Ces mots plongèrent la famille Capulet dans la stupeur et l'affliction. Elle s'attendait à une sanction sévère, mais le coup ne s'en révéla pas moins rude. Juliette en particulier, qui aimait beaucoup son cousin, ne pouvait retenir ses larmes, ce qui désola son bien-aimé qui aurait tant voulu la consoler. Soudain, la jeune fille lâcha la main de sa nourrice, s'élança en direction du prince et s'agenouilla à ses pieds:
"Seigneur, déclara-t-elle d'une voix éplorée, épargnez mon cousin, je vous en supplie. Je reconnais qu'il a commis des actes terribles, et je compatis de tout coeur à votre malheur, mais n'oubliez pas que Tybalt n'est qu'un enfant. Est-ce là la justice de mettre à mort les enfants? Ne laissez pas votre chagrin, si légitime soit il, vous empêcher de mesurer l'iniquité d'une telle sentence. Même si Tybalt mérite un sévère châtiment, accordez lui au moins l'opportunité de se repentir. C'est pourquoi je vous conjure de lui laisser au moins la vie sauve"

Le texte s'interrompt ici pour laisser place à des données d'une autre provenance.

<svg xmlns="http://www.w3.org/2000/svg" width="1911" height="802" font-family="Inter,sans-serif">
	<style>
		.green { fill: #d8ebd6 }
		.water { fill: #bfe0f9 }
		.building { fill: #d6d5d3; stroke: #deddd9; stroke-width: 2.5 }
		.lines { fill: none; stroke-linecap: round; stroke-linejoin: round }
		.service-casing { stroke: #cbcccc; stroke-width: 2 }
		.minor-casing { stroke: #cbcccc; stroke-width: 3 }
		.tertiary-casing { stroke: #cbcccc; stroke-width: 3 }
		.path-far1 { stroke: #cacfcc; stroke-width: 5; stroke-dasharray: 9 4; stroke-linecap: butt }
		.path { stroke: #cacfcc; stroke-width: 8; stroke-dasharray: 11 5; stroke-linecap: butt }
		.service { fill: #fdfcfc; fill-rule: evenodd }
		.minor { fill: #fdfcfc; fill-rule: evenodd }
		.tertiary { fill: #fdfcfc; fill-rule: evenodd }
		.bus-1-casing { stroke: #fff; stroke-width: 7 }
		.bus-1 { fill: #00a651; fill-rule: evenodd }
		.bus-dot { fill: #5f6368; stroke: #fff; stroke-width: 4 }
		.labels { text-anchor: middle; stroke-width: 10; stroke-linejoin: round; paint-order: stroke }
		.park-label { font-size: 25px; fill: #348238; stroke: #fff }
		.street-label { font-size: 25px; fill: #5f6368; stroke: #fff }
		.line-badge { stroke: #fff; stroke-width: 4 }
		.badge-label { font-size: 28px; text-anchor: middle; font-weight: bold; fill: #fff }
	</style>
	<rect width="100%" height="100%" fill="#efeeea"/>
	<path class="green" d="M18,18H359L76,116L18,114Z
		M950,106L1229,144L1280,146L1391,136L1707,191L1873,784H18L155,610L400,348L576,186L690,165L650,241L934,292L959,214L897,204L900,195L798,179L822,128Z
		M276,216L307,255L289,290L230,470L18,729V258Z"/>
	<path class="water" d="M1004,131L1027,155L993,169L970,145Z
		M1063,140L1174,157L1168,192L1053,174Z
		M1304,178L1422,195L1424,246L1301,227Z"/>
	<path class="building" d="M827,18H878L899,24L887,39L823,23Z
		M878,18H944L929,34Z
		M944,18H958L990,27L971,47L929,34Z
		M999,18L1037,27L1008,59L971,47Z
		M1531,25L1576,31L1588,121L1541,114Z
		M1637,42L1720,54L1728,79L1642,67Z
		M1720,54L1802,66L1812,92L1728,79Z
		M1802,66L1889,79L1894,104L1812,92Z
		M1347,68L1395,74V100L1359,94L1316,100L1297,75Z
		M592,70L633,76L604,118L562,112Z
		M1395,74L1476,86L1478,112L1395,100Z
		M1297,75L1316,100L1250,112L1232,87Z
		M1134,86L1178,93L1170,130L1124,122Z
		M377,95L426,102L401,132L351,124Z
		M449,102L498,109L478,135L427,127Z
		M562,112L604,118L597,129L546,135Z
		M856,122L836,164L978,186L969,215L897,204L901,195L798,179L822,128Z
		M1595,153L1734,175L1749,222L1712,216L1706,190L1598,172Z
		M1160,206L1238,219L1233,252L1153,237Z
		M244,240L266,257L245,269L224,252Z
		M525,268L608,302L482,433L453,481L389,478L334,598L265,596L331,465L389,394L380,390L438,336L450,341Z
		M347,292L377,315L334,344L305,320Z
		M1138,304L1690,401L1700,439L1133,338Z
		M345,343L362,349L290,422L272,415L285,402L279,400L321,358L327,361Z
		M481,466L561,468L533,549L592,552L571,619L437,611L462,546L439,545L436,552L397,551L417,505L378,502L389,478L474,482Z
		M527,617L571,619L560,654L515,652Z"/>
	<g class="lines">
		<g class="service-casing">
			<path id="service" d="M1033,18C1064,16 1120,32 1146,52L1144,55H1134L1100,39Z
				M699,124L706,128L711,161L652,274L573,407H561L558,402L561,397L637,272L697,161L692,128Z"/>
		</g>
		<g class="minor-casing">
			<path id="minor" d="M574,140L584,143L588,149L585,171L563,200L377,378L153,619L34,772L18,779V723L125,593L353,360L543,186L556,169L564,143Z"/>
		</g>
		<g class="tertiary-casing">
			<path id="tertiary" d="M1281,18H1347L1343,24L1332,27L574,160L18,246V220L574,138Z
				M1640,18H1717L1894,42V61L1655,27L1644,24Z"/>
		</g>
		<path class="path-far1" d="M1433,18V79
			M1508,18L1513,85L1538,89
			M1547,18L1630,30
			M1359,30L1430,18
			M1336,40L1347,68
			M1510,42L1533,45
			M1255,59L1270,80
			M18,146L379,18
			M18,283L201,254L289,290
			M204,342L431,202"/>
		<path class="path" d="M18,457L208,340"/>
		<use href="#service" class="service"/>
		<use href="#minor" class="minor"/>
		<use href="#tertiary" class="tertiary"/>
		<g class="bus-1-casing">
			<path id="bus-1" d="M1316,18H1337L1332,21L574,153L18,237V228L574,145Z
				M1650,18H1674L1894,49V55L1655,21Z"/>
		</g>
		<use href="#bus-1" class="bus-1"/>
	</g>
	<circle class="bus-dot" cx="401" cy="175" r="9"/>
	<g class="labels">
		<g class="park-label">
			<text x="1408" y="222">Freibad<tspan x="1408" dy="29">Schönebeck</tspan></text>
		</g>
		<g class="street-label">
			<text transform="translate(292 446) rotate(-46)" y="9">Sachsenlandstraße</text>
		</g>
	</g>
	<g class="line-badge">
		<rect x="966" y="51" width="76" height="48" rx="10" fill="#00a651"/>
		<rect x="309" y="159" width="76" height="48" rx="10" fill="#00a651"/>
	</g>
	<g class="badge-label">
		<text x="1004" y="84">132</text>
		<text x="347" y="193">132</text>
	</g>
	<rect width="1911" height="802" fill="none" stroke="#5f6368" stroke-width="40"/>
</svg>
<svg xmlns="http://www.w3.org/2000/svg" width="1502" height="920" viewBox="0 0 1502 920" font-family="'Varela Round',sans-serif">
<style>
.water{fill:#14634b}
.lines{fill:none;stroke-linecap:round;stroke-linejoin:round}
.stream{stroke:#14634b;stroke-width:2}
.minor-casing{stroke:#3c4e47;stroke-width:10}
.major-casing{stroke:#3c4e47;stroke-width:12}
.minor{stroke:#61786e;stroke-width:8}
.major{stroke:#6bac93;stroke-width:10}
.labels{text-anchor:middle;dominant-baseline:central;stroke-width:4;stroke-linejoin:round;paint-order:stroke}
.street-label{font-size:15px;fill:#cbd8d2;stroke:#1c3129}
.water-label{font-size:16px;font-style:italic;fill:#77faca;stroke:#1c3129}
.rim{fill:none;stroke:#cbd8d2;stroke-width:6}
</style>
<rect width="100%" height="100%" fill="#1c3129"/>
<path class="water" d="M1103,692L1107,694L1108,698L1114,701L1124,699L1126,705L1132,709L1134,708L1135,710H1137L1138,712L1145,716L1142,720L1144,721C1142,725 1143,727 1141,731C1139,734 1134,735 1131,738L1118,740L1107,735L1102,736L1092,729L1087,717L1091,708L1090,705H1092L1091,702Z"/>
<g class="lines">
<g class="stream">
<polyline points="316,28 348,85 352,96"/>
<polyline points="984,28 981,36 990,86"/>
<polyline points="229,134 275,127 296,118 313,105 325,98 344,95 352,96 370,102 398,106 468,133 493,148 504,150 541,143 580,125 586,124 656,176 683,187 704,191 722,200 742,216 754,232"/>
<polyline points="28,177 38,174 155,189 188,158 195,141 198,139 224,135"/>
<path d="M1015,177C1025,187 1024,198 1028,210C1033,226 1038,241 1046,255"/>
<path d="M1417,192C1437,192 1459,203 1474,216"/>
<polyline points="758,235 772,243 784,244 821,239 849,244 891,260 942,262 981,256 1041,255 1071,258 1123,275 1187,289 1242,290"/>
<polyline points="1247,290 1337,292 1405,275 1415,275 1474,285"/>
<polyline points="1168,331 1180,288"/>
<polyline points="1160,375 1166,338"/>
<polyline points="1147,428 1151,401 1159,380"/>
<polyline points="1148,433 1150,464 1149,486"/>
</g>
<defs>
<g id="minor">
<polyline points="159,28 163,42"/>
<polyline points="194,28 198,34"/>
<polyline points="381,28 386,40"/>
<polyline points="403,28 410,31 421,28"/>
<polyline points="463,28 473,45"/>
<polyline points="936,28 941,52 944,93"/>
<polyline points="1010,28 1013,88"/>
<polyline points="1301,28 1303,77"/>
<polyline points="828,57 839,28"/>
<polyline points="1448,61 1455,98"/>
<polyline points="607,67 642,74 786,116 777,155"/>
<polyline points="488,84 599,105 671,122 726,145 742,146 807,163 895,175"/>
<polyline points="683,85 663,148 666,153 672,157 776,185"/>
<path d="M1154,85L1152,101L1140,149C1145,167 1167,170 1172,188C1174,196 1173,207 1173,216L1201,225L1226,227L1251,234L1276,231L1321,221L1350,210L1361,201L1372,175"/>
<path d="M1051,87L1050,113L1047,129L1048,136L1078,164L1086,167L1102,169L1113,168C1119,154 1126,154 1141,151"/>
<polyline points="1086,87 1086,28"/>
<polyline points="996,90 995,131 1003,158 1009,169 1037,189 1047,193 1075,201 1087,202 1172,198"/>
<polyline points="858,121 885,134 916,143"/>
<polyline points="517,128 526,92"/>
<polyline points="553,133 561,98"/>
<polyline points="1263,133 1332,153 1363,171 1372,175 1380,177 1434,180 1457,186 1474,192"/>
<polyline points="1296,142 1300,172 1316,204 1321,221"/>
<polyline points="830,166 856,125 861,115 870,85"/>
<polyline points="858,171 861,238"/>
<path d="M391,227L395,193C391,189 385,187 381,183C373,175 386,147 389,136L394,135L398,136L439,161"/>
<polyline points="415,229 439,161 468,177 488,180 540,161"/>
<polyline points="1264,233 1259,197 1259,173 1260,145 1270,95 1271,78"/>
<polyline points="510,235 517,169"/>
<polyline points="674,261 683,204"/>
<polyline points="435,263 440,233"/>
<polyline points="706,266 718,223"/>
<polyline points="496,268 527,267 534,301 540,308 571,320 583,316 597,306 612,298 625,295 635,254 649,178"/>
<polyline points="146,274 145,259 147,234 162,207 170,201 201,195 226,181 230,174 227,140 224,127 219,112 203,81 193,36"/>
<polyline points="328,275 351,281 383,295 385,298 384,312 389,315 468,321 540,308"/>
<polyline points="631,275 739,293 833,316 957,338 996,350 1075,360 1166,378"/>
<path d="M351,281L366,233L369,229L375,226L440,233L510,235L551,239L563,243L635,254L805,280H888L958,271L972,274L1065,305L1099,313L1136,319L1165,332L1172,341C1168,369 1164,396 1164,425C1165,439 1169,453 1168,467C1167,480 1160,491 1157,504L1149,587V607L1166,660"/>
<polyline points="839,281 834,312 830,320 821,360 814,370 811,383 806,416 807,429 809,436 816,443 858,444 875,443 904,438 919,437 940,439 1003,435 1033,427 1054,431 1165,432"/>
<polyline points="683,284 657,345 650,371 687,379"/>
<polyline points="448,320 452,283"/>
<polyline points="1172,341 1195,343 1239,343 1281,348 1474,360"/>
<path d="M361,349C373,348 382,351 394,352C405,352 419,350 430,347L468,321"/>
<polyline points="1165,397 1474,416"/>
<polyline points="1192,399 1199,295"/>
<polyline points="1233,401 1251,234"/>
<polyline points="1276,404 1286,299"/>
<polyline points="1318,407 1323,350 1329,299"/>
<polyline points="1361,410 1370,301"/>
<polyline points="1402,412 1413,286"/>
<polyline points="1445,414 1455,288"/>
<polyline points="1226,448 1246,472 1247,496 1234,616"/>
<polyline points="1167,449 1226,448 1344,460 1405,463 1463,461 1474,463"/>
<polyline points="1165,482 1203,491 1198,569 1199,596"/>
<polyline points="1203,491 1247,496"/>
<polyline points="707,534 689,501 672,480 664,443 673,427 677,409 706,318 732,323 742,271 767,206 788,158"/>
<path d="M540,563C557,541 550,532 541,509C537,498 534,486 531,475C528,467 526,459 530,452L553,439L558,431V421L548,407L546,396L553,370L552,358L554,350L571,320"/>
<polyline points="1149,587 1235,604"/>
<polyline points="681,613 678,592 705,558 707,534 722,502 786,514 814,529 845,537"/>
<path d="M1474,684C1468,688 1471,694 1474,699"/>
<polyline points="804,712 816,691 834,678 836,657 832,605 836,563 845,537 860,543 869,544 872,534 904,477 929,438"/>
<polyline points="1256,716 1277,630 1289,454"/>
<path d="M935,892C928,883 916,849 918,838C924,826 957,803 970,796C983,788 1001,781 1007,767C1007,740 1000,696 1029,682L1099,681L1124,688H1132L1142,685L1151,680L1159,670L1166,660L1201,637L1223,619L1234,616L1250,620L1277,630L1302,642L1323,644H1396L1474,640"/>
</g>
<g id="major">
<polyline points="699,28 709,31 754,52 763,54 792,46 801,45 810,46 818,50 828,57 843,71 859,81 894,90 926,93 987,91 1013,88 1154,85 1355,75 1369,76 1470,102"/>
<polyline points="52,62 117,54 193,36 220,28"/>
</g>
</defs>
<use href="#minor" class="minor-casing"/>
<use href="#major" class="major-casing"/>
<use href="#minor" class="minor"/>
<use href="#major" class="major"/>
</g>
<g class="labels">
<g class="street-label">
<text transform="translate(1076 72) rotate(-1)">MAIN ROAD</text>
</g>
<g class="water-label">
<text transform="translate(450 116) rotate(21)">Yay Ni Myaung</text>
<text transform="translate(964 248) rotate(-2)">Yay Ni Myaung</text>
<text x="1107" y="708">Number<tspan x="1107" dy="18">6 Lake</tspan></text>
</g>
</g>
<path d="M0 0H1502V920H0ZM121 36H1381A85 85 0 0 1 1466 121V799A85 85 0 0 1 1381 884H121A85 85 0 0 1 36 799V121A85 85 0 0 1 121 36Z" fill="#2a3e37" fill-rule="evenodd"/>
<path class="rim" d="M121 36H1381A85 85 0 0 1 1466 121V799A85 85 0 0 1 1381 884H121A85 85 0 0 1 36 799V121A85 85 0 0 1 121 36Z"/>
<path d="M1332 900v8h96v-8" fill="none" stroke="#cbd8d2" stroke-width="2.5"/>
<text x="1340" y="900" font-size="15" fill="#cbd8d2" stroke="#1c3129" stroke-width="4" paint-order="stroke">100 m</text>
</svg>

Les supplications et les larmes de Juliette auraient attendri le plus endurci des coeurs. Même les Montaigu ne pouvaient totalement réprimer la pitié que la jeune fille leur inspirait. Mais le prince resta inébranlable dans sa résolution.
Le père Capulet prit à son tour la parole :
"Mon suzerain, je réalise bien que je ne parviendrai pas à vous persuader de faire grâce à mon neveu puisque même les larmes de ma fille n'ont pu vous toucher. Mais si Tybalt doit mourir, ne pouvez vous pas du moins lui accorder une fin décente? En décrétant une exécution publique, vous lui ôtez non seulement la vie, mais aussi l'honneur, en l'exposant ainsi à la vindicte populaire. De plus, vous ne vous contentez pas de châtier mon neveu, mais vous punissez aussi toute ma famille en lui faisant subir l'humiliation de voir un de ses membres mis à mort aussi lamentablement. Faut il que tous les miens payent pour le crime d'un seul, en particulier ma pauvre fille qui n'a commis aucun péché? Même moi, j'ai tenté de dissuader Tybalt de se livrer à la violence, mais hélas, mes efforts ont été vains. Que pouvais-je faire de plus?
- Et penses tu, Capulet, que ta famille soit aussi innocente que tu l'affirmes? Crois tu donc que Tybalt aurait attaqué Roméo et tué Mercutio si, depuis sa naissance, il n'avait pas été élevé dans la haine des Montaigu? Une telle éducation ne peut que pervertir l'âme de manière durable. Comment as tu pu imaginer que ton neveu écouterait de bien tardifs messages d'apaisement de la part de celui qui lui a appris à haïr? Non, Tybalt n'est pas le seul coupable, et il n'est que juste que vous expiiez tous ses crimes."
Les propos du prince frappèrent le coeur du vieil homme tels des coups de poignards, car il n'en comprenait que trop bien la justesse. Aussi ne parvient il plus à prononcer une seule parole et, résigné à son malheur, se contenta d'aider sa fille à se relever, puis de la ramener auprès de sa nourrice.